決してあきらめずに
敗戦後70年の節目の日であります。個人ブログ(言問学舎HP塾長ブログ)より、常体のままの文章を引用させていただきます。
8月15日、全国戦没者追悼式をテレビで見ながら正午より黙禱し、天皇陛下のおことばを拝聴する。今回はじめて、「深い反省」という表現を盛りこまれたという。
あわせて考えなければならないのは、衆議院で可決され、現在参議院にかけられている、いわゆる安保法制と、昨日発表された総理大臣の「談話」である。
「談話」に関しては、すでにいろいろなところで指摘されているが、饒舌な割に「話す本人」の気持ちが見えず、誠意が感じられない。一部では、戦後50年の村山談話、60年の小泉談話の姿勢を踏襲しながら、「未来志向」の内容にした、との評価もされている。が、「未来」とは、何であろうか。
思い出すのは、ドイツの元大統領で今年1月に亡くなられたワイツゼッカー氏のことである。有名な1985年5月8日の演説には、「過去に目を閉ざす者は結局のところ現在にも盲目となります」という一節が含まれており、わが国でもよく知られている(当時は西ドイツ)。今回の総理大臣「談話」が、自ら過去を率直に見つめているものか、否か、それは「言葉」であるゆえ、全文をよく読んでみれば明白であろう。「解釈」云々の問題でなく、「言葉」が正直に、雄弁に語るところを、皆がきちんと読み解く必要があると思う。

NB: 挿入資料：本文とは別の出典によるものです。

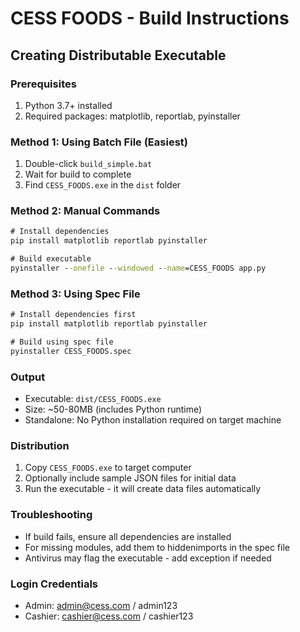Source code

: # CESS FOODS - Build Instructions

## Creating Distributable Executable

### Prerequisites
1. Python 3.7+ installed
2. Required packages: matplotlib, reportlab, pyinstaller

### Method 1: Using Batch File (Easiest)
1. Double-click `build_simple.bat`
2. Wait for build to complete
3. Find `CESS_FOODS.exe` in the `dist` folder

### Method 2: Manual Commands
```cmd
# Install dependencies
pip install matplotlib reportlab pyinstaller

# Build executable
pyinstaller --onefile --windowed --name=CESS_FOODS app.py
```

### Method 3: Using Spec File
```cmd
# Install dependencies first
pip install matplotlib reportlab pyinstaller

# Build using spec file
pyinstaller CESS_FOODS.spec
```

### Output
- Executable: `dist/CESS_FOODS.exe`
- Size: ~50-80MB (includes Python runtime)
- Standalone: No Python installation required on target machine

### Distribution
1. Copy `CESS_FOODS.exe` to target computer
2. Optionally include sample JSON files for initial data
3. Run the executable - it will create data files automatically

### Troubleshooting
- If build fails, ensure all dependencies are installed
- For missing modules, add them to hiddenimports in the spec file
- Antivirus may flag the executable - add exception if needed

### Login Credentials
- Admin: admin@cess.com / admin123
- Cashier: cashier@cess.com / cashier123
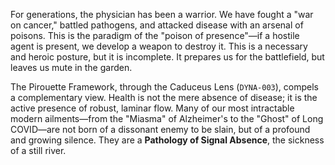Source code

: For generations, the physician has been a warrior. We have fought a "war on cancer," battled pathogens, and attacked disease with an arsenal of poisons. This is the paradigm of the "poison of presence"—if a hostile agent is present, we develop a weapon to destroy it. This is a necessary and heroic posture, but it is incomplete. It prepares us for the battlefield, but leaves us mute in the garden.

The Pirouette Framework, through the Caduceus Lens (`DYNA-003`), compels a complementary view. Health is not the mere absence of disease; it is the active presence of robust, laminar flow. Many of our most intractable modern ailments—from the "Miasma" of Alzheimer's to the "Ghost" of Long COVID—are not born of a dissonant enemy to be slain, but of a profound and growing silence. They are a **Pathology of Signal Absence**, the sickness of a still river.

また今回の「談話」には、「あの戦争には何ら関わりのない、私たちの子や孫」という表現がある。はたしてそうだろうか。今年なされた多くの報道の中に、十代の若者たちが、祖父母のことを思って書いた詩や文章なども散見された。戦時下に命を落とした方たちの孫やひ孫の世代でも、自分の問題としてあの戦争のことを真剣にとらえる人もいるのである。

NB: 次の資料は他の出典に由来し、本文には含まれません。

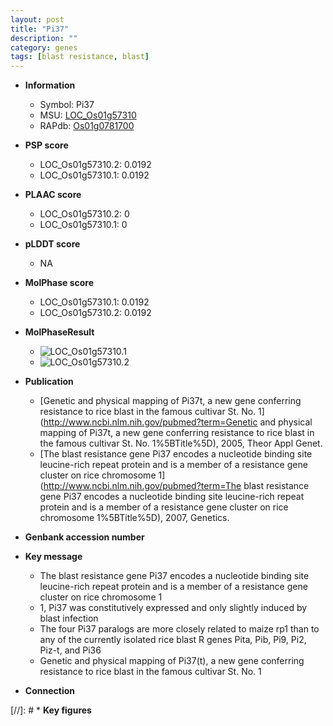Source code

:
 ```yaml
---
layout: post
title: "Pi37"
description: ""
category: genes
tags: [blast resistance, blast]
---
```


* **Information**  
    + Symbol: Pi37  
    + MSU: [LOC_Os01g57310](http://rice.plantbiology.msu.edu/cgi-bin/ORF_infopage.cgi?orf=LOC_Os01g57310)  
    + RAPdb: [Os01g0781700](http://rapdb.dna.affrc.go.jp/viewer/gbrowse_details/irgsp1?name=Os01g0781700)  

* **PSP score**  
    + LOC_Os01g57310.2: 0.0192 
    + LOC_Os01g57310.1: 0.0192 

* **PLAAC score**  
    + LOC_Os01g57310.2: 0 
    + LOC_Os01g57310.1: 0 

* **pLDDT score**
    + NA


* **MolPhase score**
    + LOC_Os01g57310.1: 0.0192
    + LOC_Os01g57310.2: 0.0192

* **MolPhaseResult**
    + ![LOC_Os01g57310.1](https://ricepsp.github.io/pictures/LOC_Os01g/LOC_Os01g57310.1.png)
    + ![LOC_Os01g57310.2](https://ricepsp.github.io/pictures/LOC_Os01g/LOC_Os01g57310.2.png)

* **Publication**  
    + [Genetic and physical mapping of Pi37t, a new gene conferring resistance to rice blast in the famous cultivar St. No. 1](http://www.ncbi.nlm.nih.gov/pubmed?term=Genetic and physical mapping of Pi37t, a new gene conferring resistance to rice blast in the famous cultivar St. No. 1%5BTitle%5D), 2005, Theor Appl Genet.
    + [The blast resistance gene Pi37 encodes a nucleotide binding site leucine-rich repeat protein and is a member of a resistance gene cluster on rice chromosome 1](http://www.ncbi.nlm.nih.gov/pubmed?term=The blast resistance gene Pi37 encodes a nucleotide binding site leucine-rich repeat protein and is a member of a resistance gene cluster on rice chromosome 1%5BTitle%5D), 2007, Genetics.

* **Genbank accession number**  

* **Key message**  
    + The blast resistance gene Pi37 encodes a nucleotide binding site leucine-rich repeat protein and is a member of a resistance gene cluster on rice chromosome 1
    + 1, Pi37 was constitutively expressed and only slightly induced by blast infection
    + The four Pi37 paralogs are more closely related to maize rp1 than to any of the currently isolated rice blast R genes Pita, Pib, Pi9, Pi2, Piz-t, and Pi36
    + Genetic and physical mapping of Pi37(t), a new gene conferring resistance to rice blast in the famous cultivar St. No. 1

* **Connection**  

[//]: # * **Key figures**  


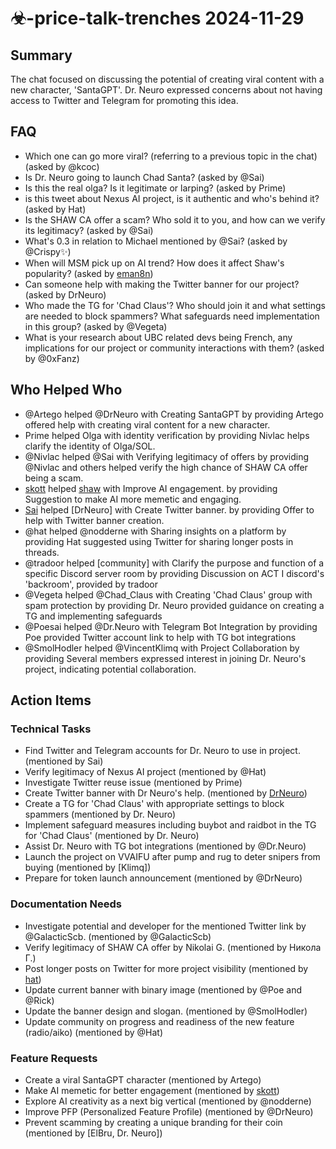 # ☣-price-talk-trenches 2024-11-29

## Summary

The chat focused on discussing the potential of creating viral content with a new character, 'SantaGPT'. Dr. Neuro expressed concerns about not having access to Twitter and Telegram for promoting this idea.

## FAQ

- Which one can go more viral? (referring to a previous topic in the chat) (asked by @kcoc)
- Is Dr. Neuro going to launch Chad Santa? (asked by @Sai)
- Is this the real olga? Is it legitimate or larping? (asked by Prime)
- is this tweet about Nexus AI project, is it authentic and who's behind it? (asked by Hat)
- Is the SHAW CA offer a scam? Who sold it to you, and how can we verify its legitimacy? (asked by @Sai)
- What's 0.3 in relation to Michael mentioned by @Sai? (asked by @Crispy✨)
- When will MSM pick up on AI trend? How does it affect Shaw's popularity? (asked by [eman8n](https://pump.fun/-e235709641))
- Can someone help with making the Twitter banner for our project? (asked by DrNeuro)
- Who made the TG for 'Chad Claus'? Who should join it and what settings are needed to block spammers? What safeguards need implementation in this group? (asked by @Vegeta)
- What is your research about UBC related devs being French, any implications for our project or community interactions with them? (asked by @0xFanz)

## Who Helped Who

- @Artego helped @DrNeuro with Creating SantaGPT by providing Artego offered help with creating viral content for a new character.
- Prime helped Olga with identity verification by providing Nivlac helps clarify the identity of Olga/SOL.
- @Nivlac helped @Sai with Verifying legitimacy of offers by providing @Nivlac and others helped verify the high chance of SHAW CA offer being a scam.
- [skott](https://discordapp.com/users/@me) helped [shaw](https://pump.fun/-FH5Yuax2hg6ct3tM4hPKXjmBFZ2e9TjLiouUK6fApump) with Improve AI engagement. by providing Suggestion to make AI more memetic and engaging.
- [Sai](https://pump.fun/8ayZaoAZGUejEqgaKG1pQ8upy8iXhDdevgCZAHodpump) helped [DrNeuro] with Create Twitter banner. by providing Offer to help with Twitter banner creation.
- @hat helped @nodderne with Sharing insights on a platform by providing Hat suggested using Twitter for sharing longer posts in threads.
- @tradoor helped [community] with Clarify the purpose and function of a specific Discord server room by providing Discussion on ACT I discord's 'backroom', provided by tradoor
- @Vegeta helped @Chad_Claus with Creating 'Chad Claus' group with spam protection by providing Dr. Neuro provided guidance on creating a TG and implementing safeguards
- @Poesai helped @Dr.Neuro with Telegram Bot Integration by providing Poe provided Twitter account link to help with TG bot integrations
- @SmolHodler helped @VincentKlimq with Project Collaboration by providing Several members expressed interest in joining Dr. Neuro's project, indicating potential collaboration.

## Action Items

### Technical Tasks

- Find Twitter and Telegram accounts for Dr. Neuro to use in project. (mentioned by Sai)
- Verify legitimacy of Nexus AI project (mentioned by @Hat)
- Investigate Twitter reuse issue (mentioned by Prime)
- Create Twitter banner with Dr Neuro's help. (mentioned by [DrNeuro](https://pump.fun/8ayZaoAZGUejEqgaKG1pQ8upy8iXhDdevgCZAHodpump))
- Create a TG for 'Chad Claus' with appropriate settings to block spammers (mentioned by Dr. Neuro)
- Implement safeguard measures including buybot and raidbot in the TG for 'Chad Claus' (mentioned by Dr. Neuro)
- Assist Dr. Neuro with TG bot integrations (mentioned by @Dr.Neuro)
- Launch the project on VVAIFU after pump and rug to deter snipers from buying (mentioned by [Klimq])
- Prepare for token launch announcement (mentioned by @DrNeuro)

### Documentation Needs

- Investigate potential and developer for the mentioned Twitter link by @GalacticScb. (mentioned by @GalacticScb)
- Verify legitimacy of SHAW CA offer by Nikolai G. (mentioned by Никола Г.)
- Post longer posts on Twitter for more project visibility (mentioned by [hat](https://discordapp.com/users/@me))
- Update current banner with binary image (mentioned by @Poe and @Rick)
- Update the banner design and slogan. (mentioned by @SmolHodler)
- Update community on progress and readiness of the new feature (radio/aiko) (mentioned by @Hat)

### Feature Requests

- Create a viral SantaGPT character (mentioned by Artego)
- Make AI memetic for better engagement (mentioned by [skott](https://discordapp.com/users/@me))
- Explore AI creativity as a next big vertical (mentioned by @nodderne)
- Improve PFP (Personalized Feature Profile) (mentioned by @DrNeuro)
- Prevent scamming by creating a unique branding for their coin (mentioned by [ElBru, Dr. Neuro])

そして、ふたたびワイツゼッカー氏の演説に目を向けると(今日の人口の大部分はあの当時子どもだったか、まだ生まれてもいませんでした。この人たちは自らが手を下してはいない行為について自らの罪を告白することはできません。とした上で)、「罪の有無、老若いずれを問わず、われわれ全員が過去を引き受けねばなりません。だれもが過去からの帰結に関わり合っており、過去に対する責任を負わされております。」というくだりがある。
ワイツゼッカー氏の演説は、西ドイツの戦後40年に際して連邦議会で行なわれたものである。単純に比較したり、引き合いに出したりするのではない。真の「未来」を築くための「過去」への目の向け方として、どちらが信頼しうるか、そのことを考えたいのである。そこにこそ、われわれの大切な子や孫の世代、そして未来に対する責任があると考えるためである。いま、いくつかのことがらに対して私たちがとりうる姿勢が、その責任に直結するものでもあろう。